━━ Data provided ━━

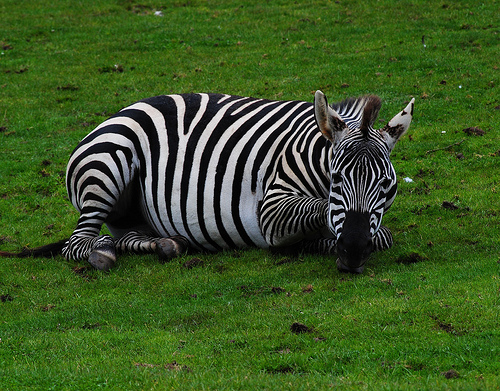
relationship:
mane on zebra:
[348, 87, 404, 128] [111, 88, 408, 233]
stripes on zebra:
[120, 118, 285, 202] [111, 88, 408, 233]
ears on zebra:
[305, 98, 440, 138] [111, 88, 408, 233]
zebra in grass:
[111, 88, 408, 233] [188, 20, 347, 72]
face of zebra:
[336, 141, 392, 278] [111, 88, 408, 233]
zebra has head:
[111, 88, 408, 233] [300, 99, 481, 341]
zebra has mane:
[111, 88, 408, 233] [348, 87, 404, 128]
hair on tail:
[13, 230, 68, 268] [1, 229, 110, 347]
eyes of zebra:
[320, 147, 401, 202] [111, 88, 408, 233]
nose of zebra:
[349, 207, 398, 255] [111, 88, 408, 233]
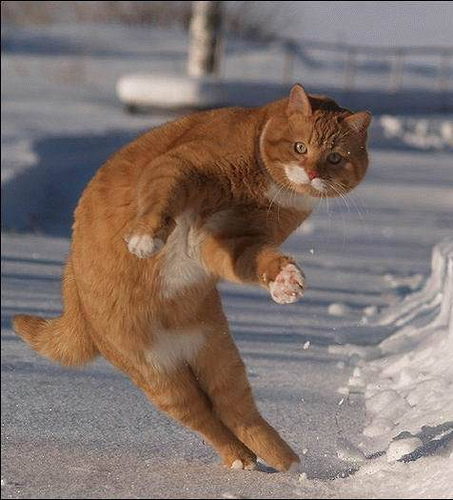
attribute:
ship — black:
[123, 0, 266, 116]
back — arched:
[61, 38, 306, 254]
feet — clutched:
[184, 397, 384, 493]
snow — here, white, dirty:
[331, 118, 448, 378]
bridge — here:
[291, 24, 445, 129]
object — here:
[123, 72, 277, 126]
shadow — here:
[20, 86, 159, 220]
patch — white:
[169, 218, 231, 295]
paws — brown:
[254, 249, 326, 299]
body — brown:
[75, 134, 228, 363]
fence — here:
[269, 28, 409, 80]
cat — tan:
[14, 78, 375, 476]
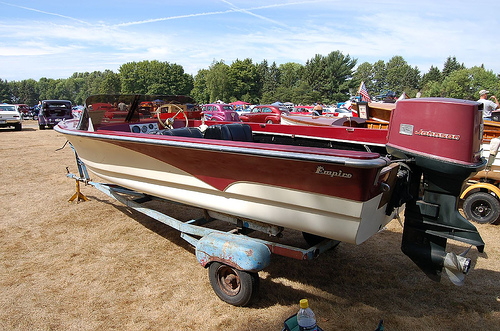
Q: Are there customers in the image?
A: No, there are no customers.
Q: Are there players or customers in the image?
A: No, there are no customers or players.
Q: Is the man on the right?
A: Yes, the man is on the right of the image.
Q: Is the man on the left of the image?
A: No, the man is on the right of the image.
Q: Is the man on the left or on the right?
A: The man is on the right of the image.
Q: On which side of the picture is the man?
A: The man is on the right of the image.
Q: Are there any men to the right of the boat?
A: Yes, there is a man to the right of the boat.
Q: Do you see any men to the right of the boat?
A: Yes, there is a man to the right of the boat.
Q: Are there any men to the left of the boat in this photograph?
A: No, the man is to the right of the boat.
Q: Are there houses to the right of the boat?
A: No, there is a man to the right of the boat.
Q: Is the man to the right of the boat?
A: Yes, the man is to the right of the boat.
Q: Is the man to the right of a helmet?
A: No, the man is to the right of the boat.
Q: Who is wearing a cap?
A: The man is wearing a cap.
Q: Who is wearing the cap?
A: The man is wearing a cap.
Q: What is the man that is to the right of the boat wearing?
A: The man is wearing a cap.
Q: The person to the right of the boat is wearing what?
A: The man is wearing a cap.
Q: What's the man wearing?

━━━
━━ Data provided ━━

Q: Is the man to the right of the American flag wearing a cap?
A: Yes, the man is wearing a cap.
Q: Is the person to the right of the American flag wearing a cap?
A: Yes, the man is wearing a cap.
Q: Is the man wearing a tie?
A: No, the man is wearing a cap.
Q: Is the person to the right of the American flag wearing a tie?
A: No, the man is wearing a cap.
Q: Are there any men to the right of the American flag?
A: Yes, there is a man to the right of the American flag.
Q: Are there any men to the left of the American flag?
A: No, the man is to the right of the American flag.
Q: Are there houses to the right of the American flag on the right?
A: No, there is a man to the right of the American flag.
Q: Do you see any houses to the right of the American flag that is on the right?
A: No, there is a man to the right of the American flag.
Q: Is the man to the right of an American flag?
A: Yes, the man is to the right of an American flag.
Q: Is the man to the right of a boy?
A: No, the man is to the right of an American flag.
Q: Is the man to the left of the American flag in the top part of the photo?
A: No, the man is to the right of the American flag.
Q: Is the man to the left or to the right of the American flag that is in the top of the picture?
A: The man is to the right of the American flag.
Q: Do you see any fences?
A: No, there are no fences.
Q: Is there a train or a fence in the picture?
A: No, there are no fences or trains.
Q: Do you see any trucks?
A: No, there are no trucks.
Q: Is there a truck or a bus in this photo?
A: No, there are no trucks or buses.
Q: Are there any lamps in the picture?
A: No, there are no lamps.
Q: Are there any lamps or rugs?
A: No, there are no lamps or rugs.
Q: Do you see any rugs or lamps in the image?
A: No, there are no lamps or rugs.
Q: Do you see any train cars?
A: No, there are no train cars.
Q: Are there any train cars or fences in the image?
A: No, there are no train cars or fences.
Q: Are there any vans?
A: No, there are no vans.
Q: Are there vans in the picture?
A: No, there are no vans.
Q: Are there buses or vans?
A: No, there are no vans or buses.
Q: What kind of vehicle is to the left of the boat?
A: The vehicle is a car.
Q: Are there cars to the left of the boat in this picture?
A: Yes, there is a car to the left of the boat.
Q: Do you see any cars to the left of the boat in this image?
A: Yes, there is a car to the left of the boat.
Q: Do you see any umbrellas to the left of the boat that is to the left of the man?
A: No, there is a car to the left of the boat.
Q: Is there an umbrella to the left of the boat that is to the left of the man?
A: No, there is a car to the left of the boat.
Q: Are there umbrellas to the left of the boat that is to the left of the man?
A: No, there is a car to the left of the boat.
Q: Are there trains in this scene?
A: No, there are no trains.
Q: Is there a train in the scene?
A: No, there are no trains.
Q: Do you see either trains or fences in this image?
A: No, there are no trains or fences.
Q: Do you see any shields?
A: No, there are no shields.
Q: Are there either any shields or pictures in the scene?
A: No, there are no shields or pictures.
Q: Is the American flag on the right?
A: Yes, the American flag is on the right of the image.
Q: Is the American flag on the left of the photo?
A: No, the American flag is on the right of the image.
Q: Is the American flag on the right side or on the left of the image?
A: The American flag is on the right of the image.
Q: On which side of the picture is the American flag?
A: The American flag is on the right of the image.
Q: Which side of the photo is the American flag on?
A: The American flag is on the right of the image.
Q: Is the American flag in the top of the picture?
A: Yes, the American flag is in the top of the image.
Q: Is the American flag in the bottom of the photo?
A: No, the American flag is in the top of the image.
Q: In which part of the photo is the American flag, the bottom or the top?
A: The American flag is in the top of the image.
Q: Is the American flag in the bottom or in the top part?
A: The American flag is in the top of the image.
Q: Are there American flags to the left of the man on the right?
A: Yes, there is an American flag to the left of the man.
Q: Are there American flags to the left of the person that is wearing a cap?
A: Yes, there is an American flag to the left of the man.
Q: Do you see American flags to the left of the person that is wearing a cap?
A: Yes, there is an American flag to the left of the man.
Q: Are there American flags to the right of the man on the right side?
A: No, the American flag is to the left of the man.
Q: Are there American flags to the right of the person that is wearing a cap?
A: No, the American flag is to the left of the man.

━━━

• Task:
Report every line of the data above that contains the word "trains", treating uppercase and lowercase as different.

• Task answer:
A: No, there are no fences or trains.
Q: Are there trains in this scene?
A: No, there are no trains.
A: No, there are no trains.
Q: Do you see either trains or fences in this image?
A: No, there are no trains or fences.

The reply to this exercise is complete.